(Instructions for the task):
Reproduce the text of each of the rows below word for word, and leave the pictures out of your answer.

(Data for this task):

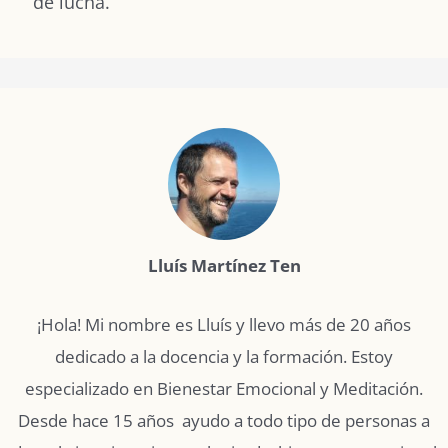
de lucha.
Lluís Martínez Ten
¡Hola! Mi nombre es Lluís y llevo más de 20 años
dedicado a la docencia y la formación. Estoy
especializado en Bienestar Emocional y Meditación.
Desde hace 15 años ayudo a todo tipo de personas a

(Task response):
de lucha.
Lluís Martínez Ten
¡Hola! Mi nombre es Lluís y llevo más de 20 años
dedicado a la docencia y la formación. Estoy
especializado en Bienestar Emocional y Meditación.
Desde hace 15 años ayudo a todo tipo de personas a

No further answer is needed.